Por Eduardo Luis Aguirre

El ser humano, contrariamente a lo que a veces se intuye, siempre fue Comunidad.
Por el contrario, la individualidad es una creación del Medioevo europeo que se consolidó con la posibilidad de acceder por primera vez a la lectura de libros en voz baja. Es interior, dramática y profunda. Es espléndidamente rica, reflexiva, inspiradora.

Pero, para las subjetividades colonizadas por el neoliberalismo, se vuelve incontenible y rapaz.
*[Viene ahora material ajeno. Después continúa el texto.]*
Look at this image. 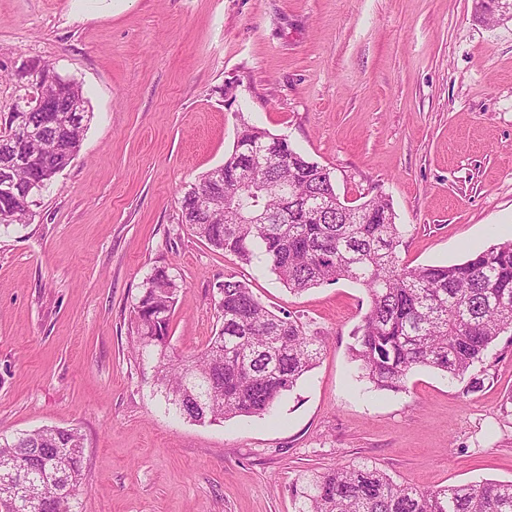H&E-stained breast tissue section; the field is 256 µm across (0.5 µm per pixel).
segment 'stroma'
<instances>
[{"label":"stroma","mask_w":512,"mask_h":512,"mask_svg":"<svg viewBox=\"0 0 512 512\" xmlns=\"http://www.w3.org/2000/svg\"><path fill=\"white\" fill-rule=\"evenodd\" d=\"M20 57L77 82L89 119L31 221L0 230V434L79 431L76 512H296L301 473L362 463L420 489L512 481V336L467 378L377 390L349 354L363 286L290 294L180 204L245 119L333 169L340 196L390 199L410 265L512 240V20L474 0H0V63ZM158 267L182 284L175 353L205 348L233 278L324 337L318 365L264 416L180 419L133 350Z\"/></svg>","instance_id":"obj_1"}]
</instances>
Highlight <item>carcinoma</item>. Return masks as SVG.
<instances>
[{"mask_svg":"<svg viewBox=\"0 0 512 512\" xmlns=\"http://www.w3.org/2000/svg\"><path fill=\"white\" fill-rule=\"evenodd\" d=\"M54 101L81 92L72 82L35 75ZM45 144L31 147L15 178L44 189L78 155L85 128L68 133L41 112ZM240 131L274 144L279 161L252 166L239 147L224 160L223 180L210 173V205L189 192L182 223L212 248L242 262L264 257L284 287L300 294L348 280L365 287L370 308L355 331L352 359L378 390L404 388L426 367L462 378L502 334L512 332V240L455 264L410 266L400 259L403 231L390 200L373 197L353 207L336 194L334 174L280 137L245 120ZM288 183V198L270 190ZM287 212L283 224H238L236 212ZM182 285L163 268L146 279L131 311L136 353L151 363L152 380L181 418L199 424L260 416L317 364L322 342L301 317L269 310L244 281L224 280L217 302L222 325L205 349L180 357L170 347V319ZM25 470L33 492L16 512H73L85 475L84 442L71 428L42 427L0 434V498L20 492L13 475ZM297 512H512V481L417 489L367 465L337 466L292 483Z\"/></svg>","mask_w":512,"mask_h":512,"instance_id":"carcinoma-1","label":"carcinoma"}]
</instances>
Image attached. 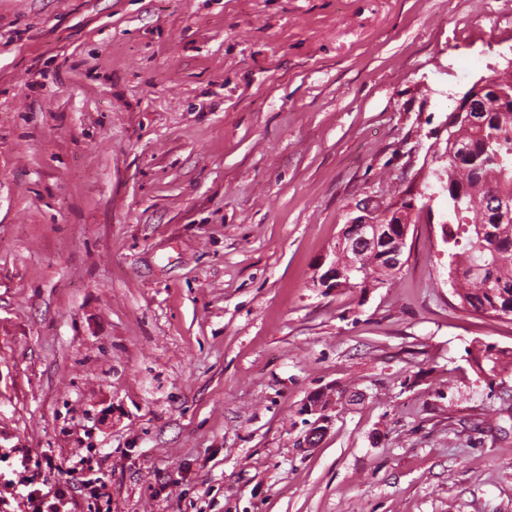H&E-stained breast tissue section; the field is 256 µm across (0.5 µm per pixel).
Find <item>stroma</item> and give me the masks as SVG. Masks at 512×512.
Masks as SVG:
<instances>
[{"instance_id":"stroma-1","label":"stroma","mask_w":512,"mask_h":512,"mask_svg":"<svg viewBox=\"0 0 512 512\" xmlns=\"http://www.w3.org/2000/svg\"><path fill=\"white\" fill-rule=\"evenodd\" d=\"M509 53L512 0H0V484L26 452L103 478L74 512H512V370L466 354L512 320L459 307L439 192ZM400 199L402 270L317 287ZM302 406L303 415L316 417L305 435L306 445L311 446L316 444L326 432L331 420L329 413L336 409V399L332 391L321 390L312 394L310 399L307 398Z\"/></svg>"}]
</instances>
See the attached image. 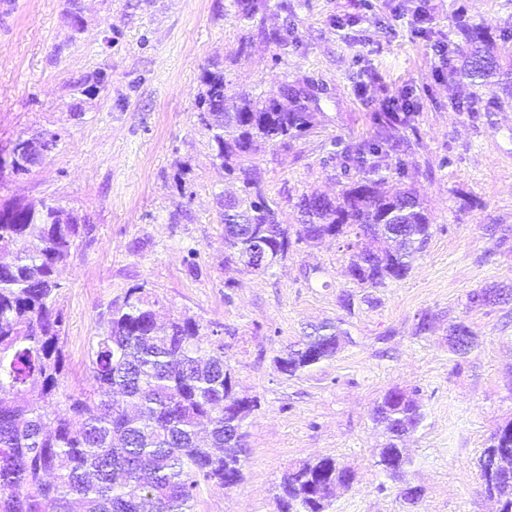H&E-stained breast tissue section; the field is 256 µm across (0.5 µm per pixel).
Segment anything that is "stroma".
I'll return each instance as SVG.
<instances>
[{
	"instance_id": "stroma-1",
	"label": "stroma",
	"mask_w": 512,
	"mask_h": 512,
	"mask_svg": "<svg viewBox=\"0 0 512 512\" xmlns=\"http://www.w3.org/2000/svg\"><path fill=\"white\" fill-rule=\"evenodd\" d=\"M288 2L290 13L265 16L267 27L290 28L288 77H322L329 92L316 133L255 157L285 223L302 193L336 191L333 146L369 138L387 98L415 104L390 134L419 141L404 182L434 234L406 279L354 289L350 313L337 303L352 289L343 241L296 245L263 276L224 265L216 198L226 183L199 118L200 75L217 63L232 89L271 92L277 71L275 46L238 54L244 28L229 0H0V154L21 135H59L42 165L0 179V201L56 199L90 226L61 274L65 384L85 372L99 312L144 281L166 305L227 332L238 389L259 400L243 480L203 489L195 512H276L288 466L322 456L356 475L328 512H409L375 465L383 436L372 409L393 387L416 392L424 412L404 443L413 458L406 479L422 491L410 512H496L478 460L512 420V303L472 309L468 296L512 285V237L497 234L512 230V103L497 81L437 76L433 46L456 48L462 16L512 32V0H428L425 40L392 16L390 0ZM96 71L105 88L78 94L75 82ZM425 314L432 329L414 335ZM325 320L348 334L336 358L281 374L275 357ZM458 321L479 338L465 356L448 346Z\"/></svg>"
}]
</instances>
Porque los sitúa, como en un espejo implacable, frente a ellos mismos. Una práctica – la de pensarnos a nosotros mismos- que un sistema alienante se ha encargado de suprimir cuidadosamente a lo largo de la historia. Y ese sujeto transformado en consumidor insaciable, en profeta del odio, en empresario de sí mismo, en comprador compulsivo, hace agua frente a su propia presencia. Y de esa manera refuerza su creencia de que puede incumplir las normas colectivas en una desprolija huida de sí mismo.
Pero, en esta encrucijada, es necesario reivindicar que la esencia humana es colectiva. Si hay un estatuto común que nos ordena, hay también una ontología ética del cuidado común, del buen vivir conjunto. Y hay un derecho humano, básico, a exigir ese deber de cuidado.
Como contrapartida, no hay licencias permitidas para perpetrar conductas agresivas desde el individualismo más brutal, que es el que engrosa colas en las autopistas, gana los espacios públicos en medio del desafío histórico más importante de la sociedad que él mismo, aunque no se lo represente, integra, intenta saquear las mercancías comunes, renuncia a deslindar lo esencial de lo accesorio, hasta transformarse en un arma potencial de destrucción masiva.
No hay individuo, no hay ser, no hay libertad ni derecho a aniquilar justificado en nuestras faltas, en la hoquedad estéril de nuestras soledades, en la indiferencia hostil, en la alienación capaz de prescindir del Otro, hasta exterminarlo.